As a young student, Shea McAdoo's classes at the Master Ballet Academy in Scottsdale, Arizona, were “strict, straightforward, very classical and purely Vaganova." She appreciated the Russian rigor and precision, but when she was accepted to the School of American Ballet's summer course at 13, she leapt at the chance to learn something new. The vastly different emphasis on Balanchine technique at SAB was illuminating: “It changed my whole way of thinking about musicality and accents. I'd never known there were so many ways to do a tendu! And the épaulement—I loved how they talked about light hitting your face, tilting your chin to show off your diamond earring."

McAdoo's experience was transformative, even when she returned home. “Of course, I lowered my arms back down in second and didn't cross my wrists," she says, “but there were stylistic choices I brought back with me." Today, as an apprentice with Oregon Ballet Theatre rehearsing Balanchine's Serenade, she credits her ease with the ballet's fluid port de bras to her summer at SAB.

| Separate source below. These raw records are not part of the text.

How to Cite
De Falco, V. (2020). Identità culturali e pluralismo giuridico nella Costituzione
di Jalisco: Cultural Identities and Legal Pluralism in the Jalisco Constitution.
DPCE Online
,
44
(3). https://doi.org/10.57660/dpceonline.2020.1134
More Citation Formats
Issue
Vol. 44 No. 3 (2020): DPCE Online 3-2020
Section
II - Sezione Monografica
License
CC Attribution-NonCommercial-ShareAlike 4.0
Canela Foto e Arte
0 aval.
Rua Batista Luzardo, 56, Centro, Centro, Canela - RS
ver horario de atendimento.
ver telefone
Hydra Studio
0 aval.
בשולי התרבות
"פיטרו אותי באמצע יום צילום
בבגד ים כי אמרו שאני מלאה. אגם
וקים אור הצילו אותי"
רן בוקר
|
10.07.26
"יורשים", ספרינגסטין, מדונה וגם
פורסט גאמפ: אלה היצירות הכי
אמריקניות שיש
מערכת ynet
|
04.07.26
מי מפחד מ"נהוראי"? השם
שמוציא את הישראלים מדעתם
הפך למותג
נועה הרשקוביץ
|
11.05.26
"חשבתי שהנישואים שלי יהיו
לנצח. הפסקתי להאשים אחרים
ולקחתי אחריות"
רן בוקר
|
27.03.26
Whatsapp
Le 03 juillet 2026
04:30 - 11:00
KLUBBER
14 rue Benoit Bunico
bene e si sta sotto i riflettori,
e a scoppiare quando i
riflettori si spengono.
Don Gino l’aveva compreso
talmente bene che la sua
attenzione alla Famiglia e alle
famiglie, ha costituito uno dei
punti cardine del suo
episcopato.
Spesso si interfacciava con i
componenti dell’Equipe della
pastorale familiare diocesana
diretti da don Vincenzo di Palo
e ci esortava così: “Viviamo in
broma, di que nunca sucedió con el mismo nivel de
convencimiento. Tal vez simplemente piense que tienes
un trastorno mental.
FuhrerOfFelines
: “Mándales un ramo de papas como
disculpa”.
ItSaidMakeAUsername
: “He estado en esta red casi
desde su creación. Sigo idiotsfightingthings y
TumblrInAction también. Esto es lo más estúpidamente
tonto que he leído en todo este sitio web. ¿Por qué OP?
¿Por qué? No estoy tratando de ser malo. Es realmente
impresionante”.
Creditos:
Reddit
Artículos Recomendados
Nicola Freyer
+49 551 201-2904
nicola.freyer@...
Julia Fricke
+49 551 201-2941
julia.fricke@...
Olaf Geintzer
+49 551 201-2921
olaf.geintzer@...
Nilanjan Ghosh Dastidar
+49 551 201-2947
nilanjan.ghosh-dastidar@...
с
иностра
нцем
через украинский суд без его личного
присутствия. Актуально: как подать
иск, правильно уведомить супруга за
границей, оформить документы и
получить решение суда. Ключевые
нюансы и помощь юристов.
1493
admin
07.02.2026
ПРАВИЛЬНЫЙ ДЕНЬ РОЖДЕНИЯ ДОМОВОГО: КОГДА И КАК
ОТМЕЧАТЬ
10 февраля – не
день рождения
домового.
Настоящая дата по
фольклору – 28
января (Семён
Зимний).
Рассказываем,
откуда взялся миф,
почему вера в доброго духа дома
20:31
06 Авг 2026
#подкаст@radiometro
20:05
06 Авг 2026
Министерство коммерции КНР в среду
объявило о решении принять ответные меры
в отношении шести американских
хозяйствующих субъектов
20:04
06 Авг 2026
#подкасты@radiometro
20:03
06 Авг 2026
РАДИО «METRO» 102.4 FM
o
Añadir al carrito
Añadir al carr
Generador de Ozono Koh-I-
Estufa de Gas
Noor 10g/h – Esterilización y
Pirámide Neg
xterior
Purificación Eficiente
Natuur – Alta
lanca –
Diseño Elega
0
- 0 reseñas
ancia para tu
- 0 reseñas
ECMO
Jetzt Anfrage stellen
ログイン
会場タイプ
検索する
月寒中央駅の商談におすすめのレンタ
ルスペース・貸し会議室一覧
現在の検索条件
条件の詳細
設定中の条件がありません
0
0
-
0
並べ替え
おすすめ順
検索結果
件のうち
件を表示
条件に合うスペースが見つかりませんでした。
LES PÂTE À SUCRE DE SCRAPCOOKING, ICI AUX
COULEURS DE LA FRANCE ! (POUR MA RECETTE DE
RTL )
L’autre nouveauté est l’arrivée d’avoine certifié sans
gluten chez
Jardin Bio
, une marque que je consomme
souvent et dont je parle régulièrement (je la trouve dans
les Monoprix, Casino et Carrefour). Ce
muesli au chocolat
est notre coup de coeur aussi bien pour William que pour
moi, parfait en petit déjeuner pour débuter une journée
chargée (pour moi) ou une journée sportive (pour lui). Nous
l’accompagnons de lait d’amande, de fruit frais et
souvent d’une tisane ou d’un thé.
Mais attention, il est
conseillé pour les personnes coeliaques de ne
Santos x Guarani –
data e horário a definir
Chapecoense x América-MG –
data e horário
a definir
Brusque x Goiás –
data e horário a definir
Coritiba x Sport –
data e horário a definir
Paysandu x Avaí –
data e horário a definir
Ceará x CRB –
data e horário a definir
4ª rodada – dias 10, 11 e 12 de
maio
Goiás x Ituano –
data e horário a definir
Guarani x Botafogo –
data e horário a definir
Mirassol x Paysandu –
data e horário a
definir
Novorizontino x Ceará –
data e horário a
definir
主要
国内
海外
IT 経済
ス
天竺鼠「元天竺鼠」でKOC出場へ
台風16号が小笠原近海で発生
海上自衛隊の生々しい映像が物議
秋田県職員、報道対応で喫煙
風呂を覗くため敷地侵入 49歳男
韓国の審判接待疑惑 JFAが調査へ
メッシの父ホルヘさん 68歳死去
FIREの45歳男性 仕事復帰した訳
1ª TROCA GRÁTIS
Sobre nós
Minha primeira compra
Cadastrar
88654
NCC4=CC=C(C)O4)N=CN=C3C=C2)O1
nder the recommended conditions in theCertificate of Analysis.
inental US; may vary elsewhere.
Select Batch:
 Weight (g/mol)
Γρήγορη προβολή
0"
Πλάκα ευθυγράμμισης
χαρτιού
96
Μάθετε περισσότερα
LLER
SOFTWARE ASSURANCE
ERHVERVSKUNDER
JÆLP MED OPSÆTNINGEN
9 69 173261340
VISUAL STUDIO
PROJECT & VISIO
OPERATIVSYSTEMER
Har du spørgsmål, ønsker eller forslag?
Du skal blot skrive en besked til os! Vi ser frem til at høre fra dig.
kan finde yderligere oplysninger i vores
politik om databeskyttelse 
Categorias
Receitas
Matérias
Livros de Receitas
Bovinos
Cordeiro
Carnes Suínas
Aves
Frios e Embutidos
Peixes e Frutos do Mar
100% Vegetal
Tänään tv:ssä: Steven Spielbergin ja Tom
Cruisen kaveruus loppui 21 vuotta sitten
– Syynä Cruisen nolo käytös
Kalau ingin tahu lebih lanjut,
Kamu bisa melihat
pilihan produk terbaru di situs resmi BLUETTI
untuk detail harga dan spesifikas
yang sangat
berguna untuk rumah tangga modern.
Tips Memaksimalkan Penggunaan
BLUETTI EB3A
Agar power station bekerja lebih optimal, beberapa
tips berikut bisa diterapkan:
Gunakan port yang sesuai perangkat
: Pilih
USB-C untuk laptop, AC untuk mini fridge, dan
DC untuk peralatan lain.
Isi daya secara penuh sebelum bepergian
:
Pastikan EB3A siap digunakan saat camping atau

Learning about ballet's various styles and techniques is an important part of a dancer's development. With summer intensive auditions approaching, it's a perfect time to consider broadening your training. While it can be initially confusing, immersing yourself in a style outside your comfort zone can be eye-opening and influential for your future training and career. And the benefits of diversifying your training can last beyond a single summer.